╭─ PAGE EXCERPT

The socio-economic crisis, the continued delivery of public services and the support by international donors took therefore a different path, which saw a much greater involvement of the EU with the establishment of the ‘Temporary International Mechanism’ (TIM). Started in June 2006, it operated on a first budget of € 300 m (€ 90 m from the European Commission) (20). Devised as an instrument to bypass the international commitment not to aid the PA while being represented by Hamas, TIM aimed at reaching the population directly, paying its salaries for those employed in the public service, providing for households bills, giving monthly allowances for the unemployed etc. In this respect, TIM has been variously judged: on the one hand, it has received wide international praise for realizing on the ground what the international community was no longer able to do; at the same time, it has been accused to be financing a coup d’etat – paying the wages of a population in strike against an administration unable to do so (21). On the other hand, it has also been accused of perpetuating and spreading that sense of dependency upon foreign contributions – and a charity mentality -which appears antithetic to any state-building endeavour (22).
As in other cases analysed above, once again striking the right balance between emergency and development in conditions of protracted political (and military) instability did not prove easy for the international community. After its start as an emergency program, TIM has recently moved towards a more developmental approach, of which civil society – conceived once again generally as a sum of national and international NGOs – is a crucial component. Since 2004 civil society was moreover further enhanced through a new European program – ‘Partnership for Peace’ (P4P, 2000) – which provided over € 100 m to finance more then 200 projects aiming at building the capacity of NGOs in transforming the conflict, so as to create a suitable context for peace negotiations (23). This factor was considered crucial for re-creating “the conditions for re-launching the peace process”, to include a perspective of long-term sustainability and, most of all, to found cooperation on basis of “equality and reciprocity between Arab and Israeli societies” (24).

╰─

WHAT TO WORK ON: In the passage on the Temporary International Mechanism, when did TIM start operating? The records that come next have no connection to the passage on the Temporary International Mechanism.

╭─ EXTRACTED INFORMATION

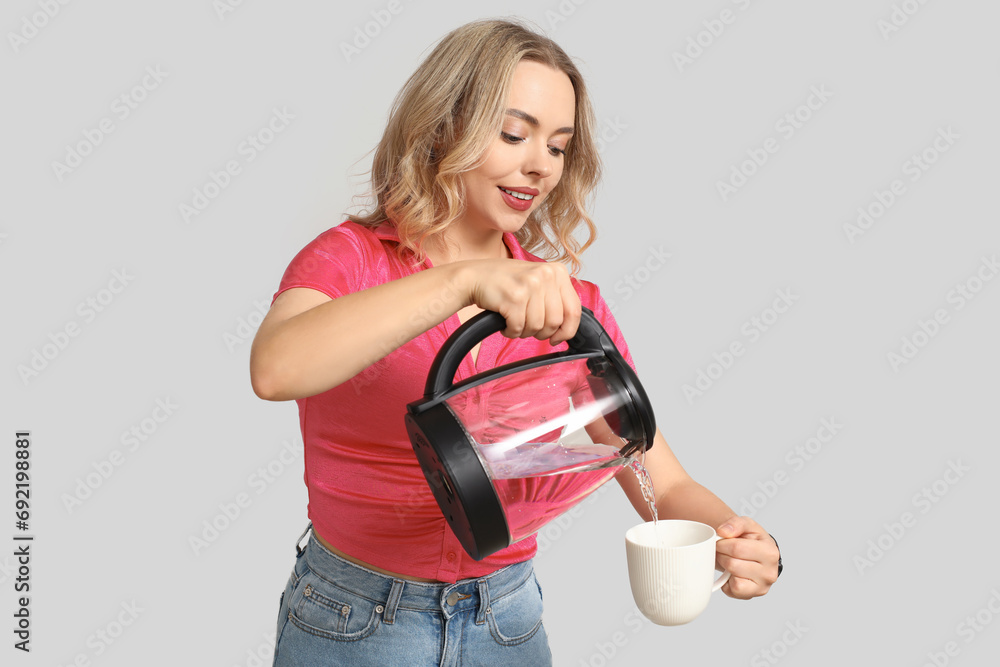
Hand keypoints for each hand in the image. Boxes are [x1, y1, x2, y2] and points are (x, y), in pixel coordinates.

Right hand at [462, 259, 580, 344]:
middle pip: (556, 321)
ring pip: (537, 327)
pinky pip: (519, 327)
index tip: (558, 338)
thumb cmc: (505, 282)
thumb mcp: (537, 281)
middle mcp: (546, 275)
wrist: (473, 277)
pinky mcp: (514, 297)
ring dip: (524, 331)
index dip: (568, 330)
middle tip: (529, 328)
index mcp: (557, 271)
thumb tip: (569, 327)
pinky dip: (511, 331)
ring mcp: (530, 285)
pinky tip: (505, 323)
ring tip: (515, 321)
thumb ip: (556, 298)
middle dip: (542, 332)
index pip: (574, 309)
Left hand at [714, 516, 779, 598]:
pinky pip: (733, 590)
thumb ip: (735, 523)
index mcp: (770, 552)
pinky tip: (731, 573)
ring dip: (724, 567)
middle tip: (722, 551)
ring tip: (728, 560)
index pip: (737, 548)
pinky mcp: (752, 595)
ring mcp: (762, 586)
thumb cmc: (752, 540)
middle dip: (721, 555)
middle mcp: (770, 572)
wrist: (757, 554)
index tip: (720, 541)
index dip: (722, 544)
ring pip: (733, 578)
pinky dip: (727, 582)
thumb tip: (723, 532)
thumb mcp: (747, 525)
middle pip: (732, 563)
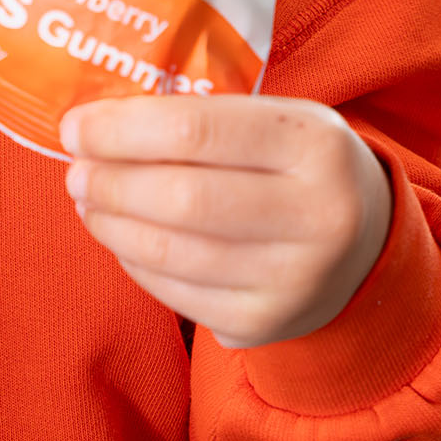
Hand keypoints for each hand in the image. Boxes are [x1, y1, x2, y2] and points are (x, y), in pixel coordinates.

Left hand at [60, 94, 393, 348]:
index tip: (75, 126)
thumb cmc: (297, 164)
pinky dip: (135, 262)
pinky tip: (122, 236)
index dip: (121, 130)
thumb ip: (203, 116)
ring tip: (87, 200)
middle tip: (75, 170)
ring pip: (173, 252)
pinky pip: (177, 294)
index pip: (196, 130)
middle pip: (181, 198)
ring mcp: (294, 279)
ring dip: (112, 223)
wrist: (365, 246)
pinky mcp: (266, 324)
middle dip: (111, 182)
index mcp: (314, 143)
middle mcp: (316, 215)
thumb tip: (98, 124)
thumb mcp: (276, 119)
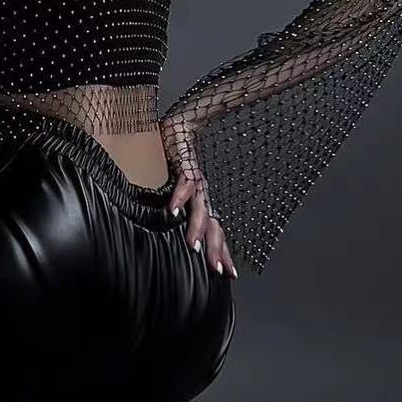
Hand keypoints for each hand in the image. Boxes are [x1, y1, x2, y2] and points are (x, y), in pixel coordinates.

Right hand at [160, 119, 237, 278]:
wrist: (182, 126)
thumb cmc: (178, 158)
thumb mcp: (181, 186)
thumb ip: (181, 205)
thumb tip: (174, 223)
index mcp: (204, 201)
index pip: (216, 231)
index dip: (222, 252)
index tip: (229, 274)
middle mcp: (203, 195)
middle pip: (212, 226)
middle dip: (215, 249)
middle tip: (217, 270)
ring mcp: (195, 182)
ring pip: (199, 209)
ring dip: (196, 228)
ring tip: (192, 246)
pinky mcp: (184, 168)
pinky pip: (183, 185)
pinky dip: (178, 198)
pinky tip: (172, 211)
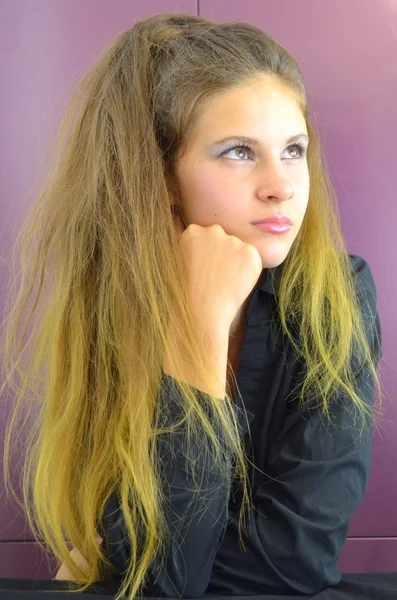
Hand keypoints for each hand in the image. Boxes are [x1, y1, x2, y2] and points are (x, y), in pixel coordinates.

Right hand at [173, 212, 262, 329]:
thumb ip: (188, 243)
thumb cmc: (190, 291)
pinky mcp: (250, 252)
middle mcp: (213, 231)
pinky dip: (248, 270)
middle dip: (223, 254)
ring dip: (236, 262)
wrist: (206, 310)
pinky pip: (252, 258)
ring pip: (239, 248)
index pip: (208, 236)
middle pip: (224, 239)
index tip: (205, 268)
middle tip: (217, 276)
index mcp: (193, 232)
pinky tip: (236, 282)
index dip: (208, 254)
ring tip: (225, 281)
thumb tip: (178, 219)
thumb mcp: (180, 262)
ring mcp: (233, 240)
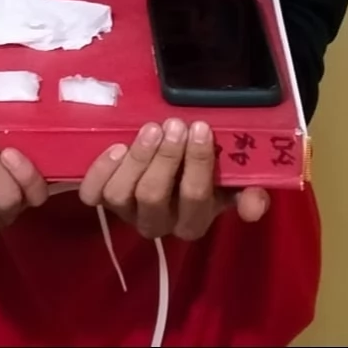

╰─

ANSWER TO THE EXERCISE: June 2006